Concourse without dockerhub

Hi concourse community,

We’re currently starting to use concourse for deploying our pipelines for a company in the banking sector. As you can imagine, security in the banking sector is quite strict and we are not allowed to directly access the dockerhub images in absolutely no way.

Our setup: We use kubernetes (EKS) on AWS and use the helm chart to install concourse. All necessary (resource) images are mirrored locally to ECR. The concourse worker pods have an AWS worker role allowing access to ECR (roles distributed through kube2iam)

Our idea to run pipelines on concourse without access to dockerhub was to mirror all resource types docker images, and define them locally in the concourse pipeline yaml files. Below is an example of a pipeline file:

resource_types:
  - name: docker-image-resource
    type: docker-image
    privileged: true
    source:
      repository: some_account_id.dkr.ecr.some_region.amazonaws.com/docker-image-resource
      tag: 1.3.1
      aws_access_key_id: ((build-role-credentials.AccessKeyId))
      aws_secret_access_key: ((build-role-credentials.SecretAccessKey))
      aws_session_token: ((build-role-credentials.SessionToken))

jobs:
  - name: job
    plan:
      - task: simple-task
        config:
          platform: linux
          image_resource:
            type: docker-image-resource
            source:
              repository: some_account_id.dkr.ecr.some_region.amazonaws.com/cicd-image
              tag: 0.0.1
              aws_access_key_id: ((build-role-credentials.AccessKeyId))
              aws_secret_access_key: ((build-role-credentials.SecretAccessKey))
              aws_session_token: ((build-role-credentials.SessionToken))
          run:
            path: echo
            args: ["Hello, world!"]

What we see is the following error in the simple-task logs:

resource script '/opt/resource/check []' failed: exit status 1

stderr:
failed to get ECR credentials: credentials not found in native keychain

I find it very confusing that the resource type definition depends on a resource_type that requires probably a dockerhub image to start from. It feels there is a chicken or egg problem for this particular definition and I am wondering how this would work in practice. Concourse unfortunately offers very limited debugging possibilities (to my knowledge) to find out what the issue might be. Are in concourse the default resources part of the concourse worker images, or are they pulled from dockerhub?

Can someone with some deep knowledge about how this works help me out on how to set up a concourse environment without dockerhub access or any internet access whatsoever? That would be greatly appreciated. We are struggling with this some time and if we can’t find a solution to this problem we will probably have to migrate to another build tool as Jenkins (God forbid!) Maybe we are doing something awfully wrong here, but we fail to pinpoint where this might be.

kind regards,
-Kristof

The default set of core images, including docker-image and registry-image, are distributed with the workers. We’ll be changing this soon; we want to strip down the distribution size by taking most of them out, but we’ll always at least have a resource type that’s able to fetch images, otherwise it’s a bit of a chicken-egg problem as you said.

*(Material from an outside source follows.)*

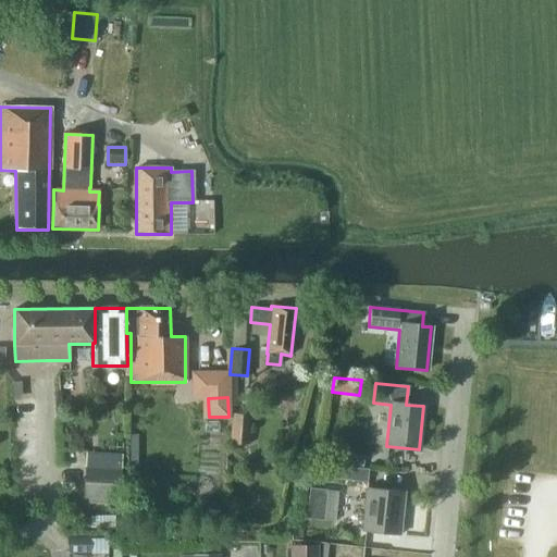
[(247,446),(249,416),(232,413),(230,444),(247,446)]
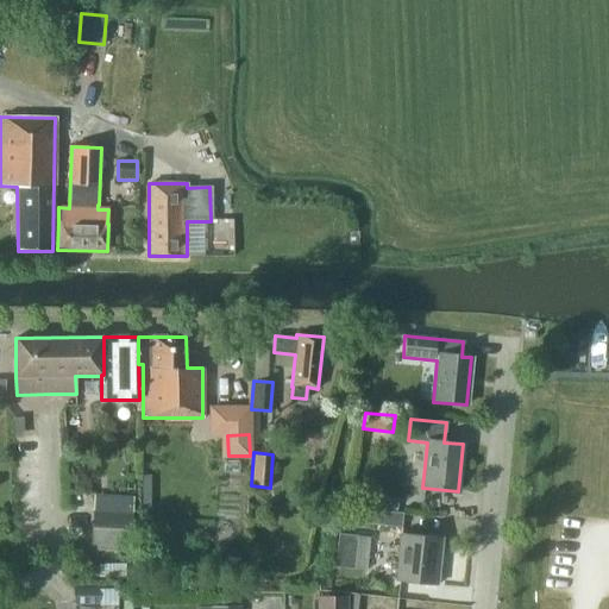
[(93,509),(90,546),(131,547),(132,512),(93,509)]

I’m not sure what’s causing the error you’re seeing, since I don’t use the ECR auth functionality, but I have a guess: make sure your worker nodes are configured with access to the ECR credentials and not the web nodes; all resource actions run on the workers.

Hi Vito,
Thanks for your reply. We’ve been able to track down the issue we’ve been facing: The docker-image resource uses the AWS ECR credential helper which uses AWS call’s there are no VPC endpoints for. As we are obliged to use these VPC endpoints in our environment and have no internet access whatsoever (even for internal AWS call’s) this means there still might be an issue. Kubernetes 1.13 (EKS) now supports ECR VPC endpoints which was recently supported. I expect others to start depending more and more on this functionality and as long as the AWS ECR credential provider keeps making call’s there is no endpoint for then this issue might arise. If there is no way to update the default docker-image resource provided with concourse, you might have made concourse virtually unusable in environments that have limited internet access using EKS/ECR, as they will depend heavily on this functionality using resources in ECR. Keep in mind that with your proposed change it will not be that straightforward anymore to use concourse in an environment with no or limited internet access.
Our workaround to this issue was to NOT provide the AWS credentials, but use the registry-image resource and provide it the docker credentials. Therefor be wary of using the ECR credential helper in an environment with ECR VPC endpoints.

Hi @martensk,

Not sure about your setup, but it works for us. I even managed to get it working via squid proxy.

We got it fixed in the end by “asking” broader access to AWS API’s through the company firewall. Problem is related to the fact that these resource images use the aws ecr docker credential helper library. That library makes an ECR call that does not go through our ECR VPC endpoints and therefor the company firewall blocked it. Works like a charm now.